There's quite a few nuances to the various pieces; however, this is "meat and potatoes" of it.
December 24, 2025 downtime incident
The four hour production downtime had two root causes. The first was traced to a configuration conflict between our AWS Step Function definitions and the underlying ECS cluster strategy. While our ECS cluster is architected to run a resilient 50:50 mix of Fargate Spot and Fargate On-Demand instances, the Step Function definition responsible for triggering the ingestion tasks contained an explicit override. As seen in the configuration snippet below, the task was hardcoded to rely exclusively on FARGATE_SPOT. During a period of high Spot instance reclamation in our availability zone, these ingestion containers were repeatedly terminated by AWS before completion, halting the data pipeline.
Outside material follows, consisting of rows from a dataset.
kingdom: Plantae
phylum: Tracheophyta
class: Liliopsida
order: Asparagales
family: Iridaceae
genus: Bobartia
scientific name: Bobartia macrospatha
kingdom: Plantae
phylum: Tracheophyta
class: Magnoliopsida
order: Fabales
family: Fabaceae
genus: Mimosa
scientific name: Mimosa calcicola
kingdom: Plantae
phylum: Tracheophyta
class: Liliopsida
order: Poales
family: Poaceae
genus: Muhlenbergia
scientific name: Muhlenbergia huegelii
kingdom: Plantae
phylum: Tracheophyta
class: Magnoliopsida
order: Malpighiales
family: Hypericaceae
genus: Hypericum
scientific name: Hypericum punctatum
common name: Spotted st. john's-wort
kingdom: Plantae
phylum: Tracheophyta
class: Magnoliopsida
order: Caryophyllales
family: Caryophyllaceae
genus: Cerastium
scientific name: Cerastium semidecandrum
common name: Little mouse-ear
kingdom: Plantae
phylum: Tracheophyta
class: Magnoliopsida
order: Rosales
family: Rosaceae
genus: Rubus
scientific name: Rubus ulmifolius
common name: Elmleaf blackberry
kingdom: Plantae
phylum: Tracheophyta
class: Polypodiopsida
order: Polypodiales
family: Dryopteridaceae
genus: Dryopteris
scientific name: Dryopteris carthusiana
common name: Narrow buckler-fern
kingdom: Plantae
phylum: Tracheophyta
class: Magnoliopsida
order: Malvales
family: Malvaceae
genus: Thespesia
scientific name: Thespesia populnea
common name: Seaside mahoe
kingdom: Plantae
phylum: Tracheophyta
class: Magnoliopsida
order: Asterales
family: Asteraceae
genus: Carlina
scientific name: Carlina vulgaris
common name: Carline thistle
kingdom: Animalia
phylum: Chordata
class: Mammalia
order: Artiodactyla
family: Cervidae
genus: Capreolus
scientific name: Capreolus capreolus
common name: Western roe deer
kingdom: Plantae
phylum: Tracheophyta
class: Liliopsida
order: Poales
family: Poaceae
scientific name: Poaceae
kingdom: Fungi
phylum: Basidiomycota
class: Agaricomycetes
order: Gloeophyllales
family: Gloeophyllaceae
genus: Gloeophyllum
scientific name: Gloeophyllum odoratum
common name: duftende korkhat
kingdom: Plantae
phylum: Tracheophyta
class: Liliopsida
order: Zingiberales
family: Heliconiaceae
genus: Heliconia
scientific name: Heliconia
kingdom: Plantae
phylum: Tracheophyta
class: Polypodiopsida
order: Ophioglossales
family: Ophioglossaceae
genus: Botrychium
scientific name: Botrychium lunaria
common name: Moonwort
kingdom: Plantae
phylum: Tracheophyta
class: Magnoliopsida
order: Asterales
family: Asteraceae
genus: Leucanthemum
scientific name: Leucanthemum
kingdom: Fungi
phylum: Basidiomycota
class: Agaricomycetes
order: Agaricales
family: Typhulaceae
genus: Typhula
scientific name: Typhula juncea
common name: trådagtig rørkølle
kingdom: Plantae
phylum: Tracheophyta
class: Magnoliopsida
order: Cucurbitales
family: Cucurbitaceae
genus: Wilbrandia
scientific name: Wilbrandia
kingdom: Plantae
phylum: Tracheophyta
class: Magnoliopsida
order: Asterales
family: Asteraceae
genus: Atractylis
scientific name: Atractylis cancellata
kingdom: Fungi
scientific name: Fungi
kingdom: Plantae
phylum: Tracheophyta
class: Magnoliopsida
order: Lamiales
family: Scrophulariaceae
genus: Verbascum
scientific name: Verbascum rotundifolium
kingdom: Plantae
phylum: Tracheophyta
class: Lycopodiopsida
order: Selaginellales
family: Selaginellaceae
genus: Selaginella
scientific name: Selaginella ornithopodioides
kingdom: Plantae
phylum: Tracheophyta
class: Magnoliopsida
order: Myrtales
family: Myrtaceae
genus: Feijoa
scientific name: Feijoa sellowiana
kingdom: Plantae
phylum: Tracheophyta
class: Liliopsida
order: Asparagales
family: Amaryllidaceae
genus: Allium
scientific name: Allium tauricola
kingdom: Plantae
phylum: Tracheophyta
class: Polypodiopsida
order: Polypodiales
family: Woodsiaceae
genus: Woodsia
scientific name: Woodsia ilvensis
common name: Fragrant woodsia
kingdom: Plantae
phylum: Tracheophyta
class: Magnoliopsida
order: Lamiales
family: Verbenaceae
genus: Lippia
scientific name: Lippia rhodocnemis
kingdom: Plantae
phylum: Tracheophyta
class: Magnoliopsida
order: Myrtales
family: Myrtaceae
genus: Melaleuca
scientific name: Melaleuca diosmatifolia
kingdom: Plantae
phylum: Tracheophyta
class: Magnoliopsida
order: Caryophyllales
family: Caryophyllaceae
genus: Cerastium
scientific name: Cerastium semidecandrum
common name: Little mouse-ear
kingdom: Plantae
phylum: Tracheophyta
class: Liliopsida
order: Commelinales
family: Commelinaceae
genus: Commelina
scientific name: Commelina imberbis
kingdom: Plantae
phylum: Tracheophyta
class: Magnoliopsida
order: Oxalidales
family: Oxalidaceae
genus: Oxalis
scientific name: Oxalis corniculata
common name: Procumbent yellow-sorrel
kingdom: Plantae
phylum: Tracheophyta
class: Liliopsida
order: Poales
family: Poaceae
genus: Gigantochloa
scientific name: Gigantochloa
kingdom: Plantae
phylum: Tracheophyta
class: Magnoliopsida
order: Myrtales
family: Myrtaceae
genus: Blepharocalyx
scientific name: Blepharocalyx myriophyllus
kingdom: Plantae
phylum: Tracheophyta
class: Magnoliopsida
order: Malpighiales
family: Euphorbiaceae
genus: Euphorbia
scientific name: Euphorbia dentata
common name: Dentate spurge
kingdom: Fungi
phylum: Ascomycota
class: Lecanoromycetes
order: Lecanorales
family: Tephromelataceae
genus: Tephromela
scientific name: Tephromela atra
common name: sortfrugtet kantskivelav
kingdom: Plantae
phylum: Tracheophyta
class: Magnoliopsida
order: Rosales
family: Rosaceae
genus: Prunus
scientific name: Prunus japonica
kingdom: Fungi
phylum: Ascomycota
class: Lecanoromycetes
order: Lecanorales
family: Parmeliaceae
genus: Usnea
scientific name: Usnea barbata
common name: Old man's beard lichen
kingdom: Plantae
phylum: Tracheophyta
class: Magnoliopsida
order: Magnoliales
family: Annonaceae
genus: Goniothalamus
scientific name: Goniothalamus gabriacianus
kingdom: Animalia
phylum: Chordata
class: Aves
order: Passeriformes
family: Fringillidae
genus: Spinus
"CapacityProviderStrategy": [
{
"CapacityProvider": "FARGATE_SPOT",
"Weight": 1
}
],
This is an issue on it's own; however, should have been recoverable; however, the ingestion failure was amplified by a logic error in the processing scripts, which lacked a fallback mechanism for missing GFS data when the two day buffer was exceeded, causing the forecast generation to fail entirely rather than serving stale or partial data. To resolve this, I have updated all Step Function task definitions to remove the explicit CapacityProviderStrategy override. The tasks now defer to the ECS cluster’s default capacity provider strategy, ensuring a stable 50:50 distribution between Spot and On-Demand instances. This change guarantees that even if Spot capacity is volatile, the On-Demand instances will ensure the ingestion process completes successfully. I've also added additional logging on when ingest tasks fail, which will avoid missing failures in the underlying data, as well as a check to avoid serving stale model results (PR #542).